If you think you've had a fat day/bad hair day/your boyfriend wanted to stay home and play Playstation instead of watching the Notebook with you...well get some perspective. I was bloody well called horrible by some kid, and stared at by countless others.

I can't really explain what it feels like to be stared at because you're different. It probably feels worse than being stared at because you're beautiful. I hate the feeling of knowing people are scared of me, shocked, confronted, surprised and judgemental. Sometimes I just want to be stared at because someone think's I'm beauituful.

I promise my next blog entry will be more positive. But it felt good to vent :)


  1. Oh Carly, lots of hugs for you. I can't even imagine how that would've felt.
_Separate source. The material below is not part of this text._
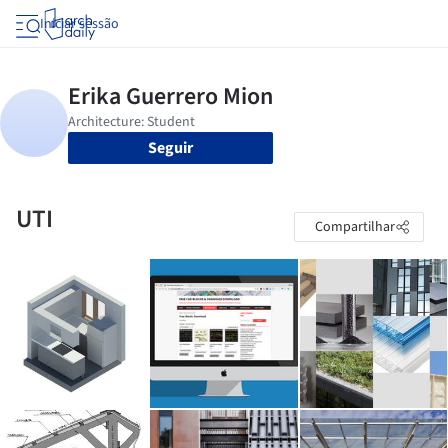
Iniciar sessão
Seguir
UTI
Compartilhar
    If you ever need cheering up and to be reminded about how nice people can be, check out www.operationbeautiful.com

    It's all about telling people how beautiful they are, just like you are!


  2. Thanks for your kind words Polly.
    I will have a look at the website soon x

  3. So awful :( I'm pretty outraged at the ignorance of the mother who should have taught her son that 'no, she's not horrible'


  4. Oh Carly, said with a big sigh here...that is just horrendous. I agree, his mother should have really pulled him up on that. She is certainly not setting a good example of him.

    Just a suggestion Carly to save the 'awkwardness' you could have said to him - "No one is horrible we are just all different", but that is just a thought, up to yourself.

    I know the feeling when you are singled out to highlight what is 'wrong' with you. it is not a nice feeling at all. Just try to ignore it the best you can and know that you are worthy beautiful just as you are. I have learned to accept how my condition looks and that goes a very long way in not being offended when kids question or point at it.